| EXERCISES TO COMPLETE |
a - In the West Oakland excerpt, what share of Oakland's population was African American in 1980?
b - Write a few more paragraphs of the West Oakland excerpt, picking up right after its final sentence.

| EXCERPT TO READ |
==================================================
EBALDC’s Romi Hall. (Nastia Voynovskaya)

Amid Oakland’s rising real estate prices, EBALDC’s below–market-rate commercial rents are a big reason African-American small businesses and nonprofits have been able to anchor themselves in the neighborhood. OPC moved into the California Hotel’s downstairs commercial space a year ago after being displaced from its previous location in 2014. And Blackball Universe, Grammy-winning Oakland musician Fantastic Negrito‘s record label, found a home in another EBALDC property down the block—a former liquor store—after losing its previous Jack London Square location.

Cultural preservation is front-of-mind for the new EBALDC tenants as Oakland’s black population continues to decline amid ongoing gentrification. (African Americans made up 47 percent of Oakland’s population in 1980, compared to 24.7 percent according to the latest census estimate.) “The way to sustain our culture is to make sure young people are acquiring skills to sustain it,” says Wellman, adding that she and Rashad Armstead, the owner of Crave BBQ, will offer workshops and activities for young people interested in the music and restaurant businesses.

When the California hotel opened in 1929, West Oakland was a thriving African-American and Latino neighborhood with an active cultural scene. That changed in the 1950s, ’60s and ’70s, when infrastructure projects like the interstate highway system, BART and the U.S. Postal Service building on 7th Street displaced many of West Oakland’s cultural institutions and longtime residents. In the ’70s and ’80s, the crack epidemic and mass incarceration further ravaged the community. And in recent years, West Oakland became the front line of a culture war as wealthier, whiter residents move in and upscale coffee shops and luxury apartment buildings spring up near homeless encampments and under-resourced schools.

“We have a lot of deep connections to West Oakland. My great-grandmother opened her first restaurant in the ’60s, back when 7th Street was all black businesses,” says Armstead. He plans to run a black food collective out of his new space, with food trucks, guest chefs, consumer products and and live cooking demos from black-owned businesses. The goal is to share resources with other black restaurateurs getting their projects off the ground.

“That is our way of combating gentrification,” says Armstead. “Almost like setting the culture for businesses coming in here, letting them know we’re not going anywhere.”
==================================================
| DATA EXTRACT |
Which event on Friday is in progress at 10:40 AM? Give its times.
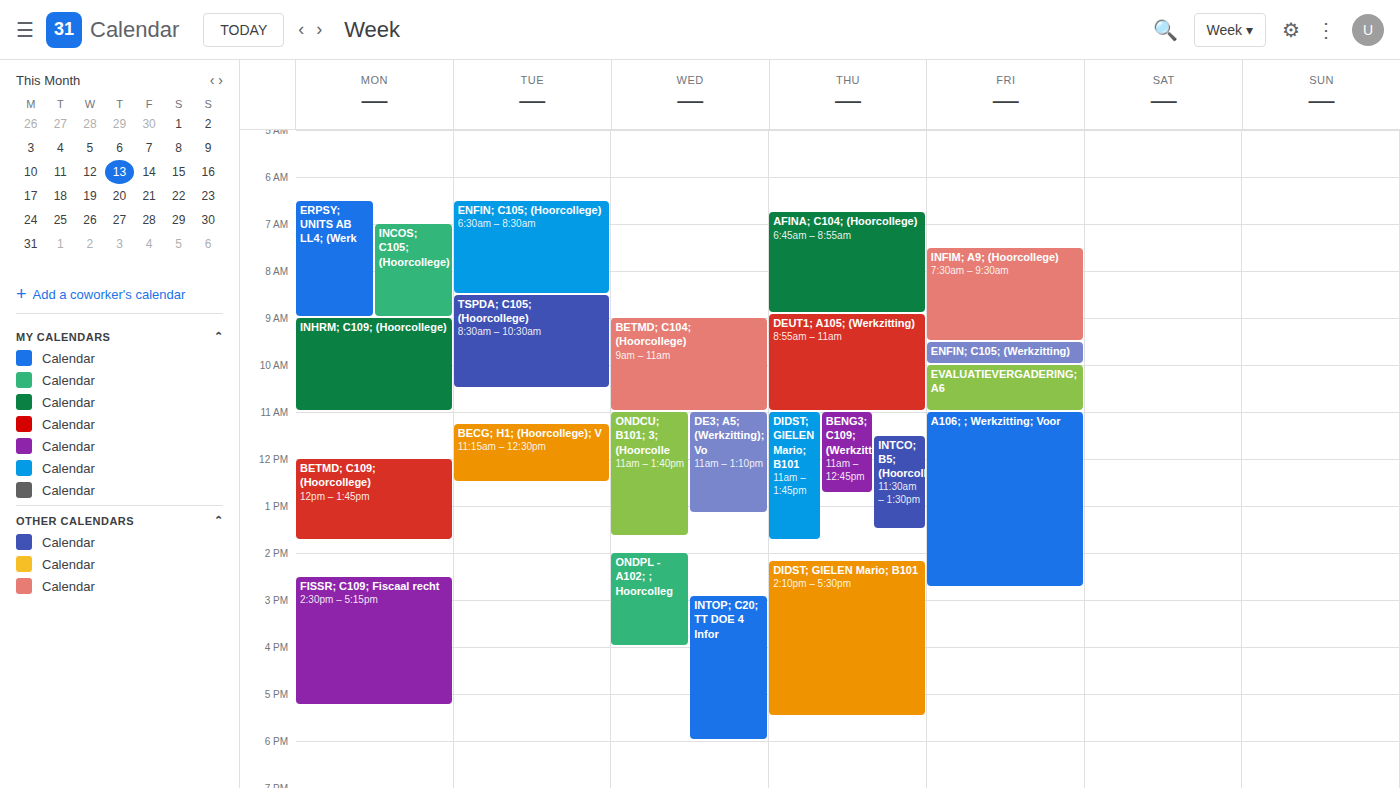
==================================================
| RESULTS FOR EACH TASK |
a - 47 percent.

b -
Annette Miller of the Hoover/Foster Resident Action Council.
Annette Miller of the Hoover/Foster Resident Action Council. (Nastia Voynovskaya)

Local residents seem to resonate with this mission. Annette Miller, who was handing out handmade gift baskets to kids at the Harvest Festival’s pumpkin patch when I visited, is a lifelong West Oaklander who went through an arduous fight to save her grandmother’s home from foreclosure. Not long after winning her house back, Miller’s 19-year-old son was shot and killed. Those experiences motivated her to pour herself into community organizing; she’s the chair of a neighborhood advocacy group called the Hoover/Foster Resident Action Council, which supports EBALDC’s efforts to revitalize San Pablo Avenue.

“My thing is, even though I lost my loss, I feel that I still need to stay connected to the community to let folks know, there’s actually different ways to heal, like meetings, being around kids, support organizations,” she tells me while helping a little girl with glitter on her cheeks select a pumpkin. “As long as I mix myself with other organizations like SPARC, I believe we can make a difference.”

During my visit, I check out another party in the California Hotel’s downstairs rec room, where residents of all ages serve themselves from a soul food steam table as one neighbor regales them with his conga playing. “[The residents] hold a lot of history, they have a lot of opinions on how things should play out,” says Monique Kennedy, EBALDC’s West Oakland resident services manager. Her job is to help the residents of the hotel and neighboring EBALDC properties coordinate events and advocate for their interests.

The lobby of the California Hotel in West Oakland.
The lobby of the California Hotel in West Oakland. (Nastia Voynovskaya)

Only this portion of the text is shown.